(Extracted data entries)
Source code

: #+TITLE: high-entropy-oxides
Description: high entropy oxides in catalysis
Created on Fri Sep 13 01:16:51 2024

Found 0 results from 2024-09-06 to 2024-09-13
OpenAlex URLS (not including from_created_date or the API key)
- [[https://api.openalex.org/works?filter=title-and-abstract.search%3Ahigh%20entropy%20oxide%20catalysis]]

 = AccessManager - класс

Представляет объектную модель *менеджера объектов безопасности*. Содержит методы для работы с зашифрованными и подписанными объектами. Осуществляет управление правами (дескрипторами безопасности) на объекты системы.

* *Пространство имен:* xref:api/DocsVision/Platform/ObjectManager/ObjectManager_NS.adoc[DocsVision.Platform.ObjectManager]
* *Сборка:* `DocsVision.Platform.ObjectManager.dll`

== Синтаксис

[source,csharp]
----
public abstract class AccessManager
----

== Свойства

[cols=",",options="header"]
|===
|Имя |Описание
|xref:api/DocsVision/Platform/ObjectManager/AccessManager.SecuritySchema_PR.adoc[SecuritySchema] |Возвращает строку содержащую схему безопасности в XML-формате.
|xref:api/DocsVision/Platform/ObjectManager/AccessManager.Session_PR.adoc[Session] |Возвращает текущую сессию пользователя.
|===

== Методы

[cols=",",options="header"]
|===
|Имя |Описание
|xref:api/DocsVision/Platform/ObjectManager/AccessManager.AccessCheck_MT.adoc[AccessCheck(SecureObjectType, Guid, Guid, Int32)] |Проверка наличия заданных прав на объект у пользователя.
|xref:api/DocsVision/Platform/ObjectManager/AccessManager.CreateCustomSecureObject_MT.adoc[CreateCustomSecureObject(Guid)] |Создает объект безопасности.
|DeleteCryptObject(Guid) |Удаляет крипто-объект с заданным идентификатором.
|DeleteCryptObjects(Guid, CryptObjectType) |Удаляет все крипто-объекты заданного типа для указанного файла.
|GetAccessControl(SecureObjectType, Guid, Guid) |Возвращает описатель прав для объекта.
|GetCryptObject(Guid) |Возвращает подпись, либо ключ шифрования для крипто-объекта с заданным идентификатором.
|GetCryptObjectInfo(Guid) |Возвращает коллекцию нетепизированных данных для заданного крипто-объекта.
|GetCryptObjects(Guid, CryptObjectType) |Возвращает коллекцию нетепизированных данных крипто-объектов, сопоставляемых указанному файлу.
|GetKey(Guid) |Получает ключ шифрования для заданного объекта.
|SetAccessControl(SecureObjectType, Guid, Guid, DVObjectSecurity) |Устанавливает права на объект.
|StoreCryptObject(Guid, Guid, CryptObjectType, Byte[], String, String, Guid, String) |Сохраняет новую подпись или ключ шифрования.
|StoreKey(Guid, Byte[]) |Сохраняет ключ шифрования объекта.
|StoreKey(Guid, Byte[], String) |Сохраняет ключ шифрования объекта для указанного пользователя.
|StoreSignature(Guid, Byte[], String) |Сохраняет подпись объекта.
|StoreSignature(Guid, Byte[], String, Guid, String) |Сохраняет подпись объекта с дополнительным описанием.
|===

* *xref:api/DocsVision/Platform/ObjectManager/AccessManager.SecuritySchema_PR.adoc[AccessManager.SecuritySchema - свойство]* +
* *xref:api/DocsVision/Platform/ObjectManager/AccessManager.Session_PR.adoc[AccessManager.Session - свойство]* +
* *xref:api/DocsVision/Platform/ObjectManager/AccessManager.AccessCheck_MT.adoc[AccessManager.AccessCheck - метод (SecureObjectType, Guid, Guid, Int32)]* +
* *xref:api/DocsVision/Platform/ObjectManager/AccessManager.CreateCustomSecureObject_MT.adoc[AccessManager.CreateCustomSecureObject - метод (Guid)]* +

▸ **Work to complete**
Copy out every record above once more, precisely as written.

▸ **Written reply**
Source code

: #+TITLE: high-entropy-oxides
Description: high entropy oxides in catalysis
Created on Fri Sep 13 01:16:51 2024

Found 0 results from 2024-09-06 to 2024-09-13
OpenAlex URLS (not including from_created_date or the API key)
- [[https://api.openalex.org/works?filter=title-and-abstract.search%3Ahigh%20entropy%20oxide%20catalysis]]

 = AccessManager - класс

Представляет объектную модель *менеджера объектов безопасности*. Содержит методы для работы с зашифрованными и подписанными объектами. Осуществляет управление правами (дескрипторами безопасности) на объекты системы.

* *Пространство имен:* xref:api/DocsVision/Platform/ObjectManager/ObjectManager_NS.adoc[DocsVision.Platform.ObjectManager]
* *Сборка:* `DocsVision.Platform.ObjectManager.dll`

== Синтаксис

[source,csharp]
----
public abstract class AccessManager
----

== Свойства

[cols=",",options="header"]
|===
|Имя |Описание
|xref:api/DocsVision/Platform/ObjectManager/AccessManager.SecuritySchema_PR.adoc[SecuritySchema] |Возвращает строку содержащую схему безопасности в XML-формате.
|xref:api/DocsVision/Platform/ObjectManager/AccessManager.Session_PR.adoc[Session] |Возвращает текущую сессию пользователя.
|===

== Методы

[cols=",",options="header"]
|===
|Имя |Описание
|xref:api/DocsVision/Platform/ObjectManager/AccessManager.AccessCheck_MT.adoc[AccessCheck(SecureObjectType, Guid, Guid, Int32)] |Проверка наличия заданных прав на объект у пользователя.
|xref:api/DocsVision/Platform/ObjectManager/AccessManager.CreateCustomSecureObject_MT.adoc[CreateCustomSecureObject(Guid)] |Создает объект безопасности.
|DeleteCryptObject(Guid) |Удаляет крипто-объект с заданным идентификатором.
|DeleteCryptObjects(Guid, CryptObjectType) |Удаляет все крипто-объекты заданного типа для указанного файла.
|GetAccessControl(SecureObjectType, Guid, Guid) |Возвращает описатель прав для объекта.
|GetCryptObject(Guid) |Возвращает подпись, либо ключ шифрования для крипто-объекта с заданным идентификатором.
|GetCryptObjectInfo(Guid) |Возвращает коллекцию нетепизированных данных для заданного крипто-объекта.
|GetCryptObjects(Guid, CryptObjectType) |Возвращает коллекцию нетепизированных данных крипто-объектов, сопоставляемых указанному файлу.
|GetKey(Guid) |Получает ключ шифрования для заданного объекта.
|SetAccessControl(SecureObjectType, Guid, Guid, DVObjectSecurity) |Устанавливает права на объект.
|StoreCryptObject(Guid, Guid, CryptObjectType, Byte[], String, String, Guid, String) |Сохраняет новую подпись или ключ шифрования.
|StoreKey(Guid, Byte[]) |Сохраняет ключ шифрования объекта.
|StoreKey(Guid, Byte[], String) |Сохраняет ключ шифрования объекта для указанного пользователя.
|StoreSignature(Guid, Byte[], String) |Сохраняет подпись объекта.
|StoreSignature(Guid, Byte[], String, Guid, String) |Сохраняет подпись объекта с дополнительным описанием.
|===

* *xref:api/DocsVision/Platform/ObjectManager/AccessManager.SecuritySchema_PR.adoc[AccessManager.SecuritySchema - свойство]* +
* *xref:api/DocsVision/Platform/ObjectManager/AccessManager.Session_PR.adoc[AccessManager.Session - свойство]* +
* *xref:api/DocsVision/Platform/ObjectManager/AccessManager.AccessCheck_MT.adoc[AccessManager.AccessCheck - метод (SecureObjectType, Guid, Guid, Int32)]* +
* *xref:api/DocsVision/Platform/ObjectManager/AccessManager.CreateCustomSecureObject_MT.adoc[AccessManager.CreateCustomSecureObject - метод (Guid)]* +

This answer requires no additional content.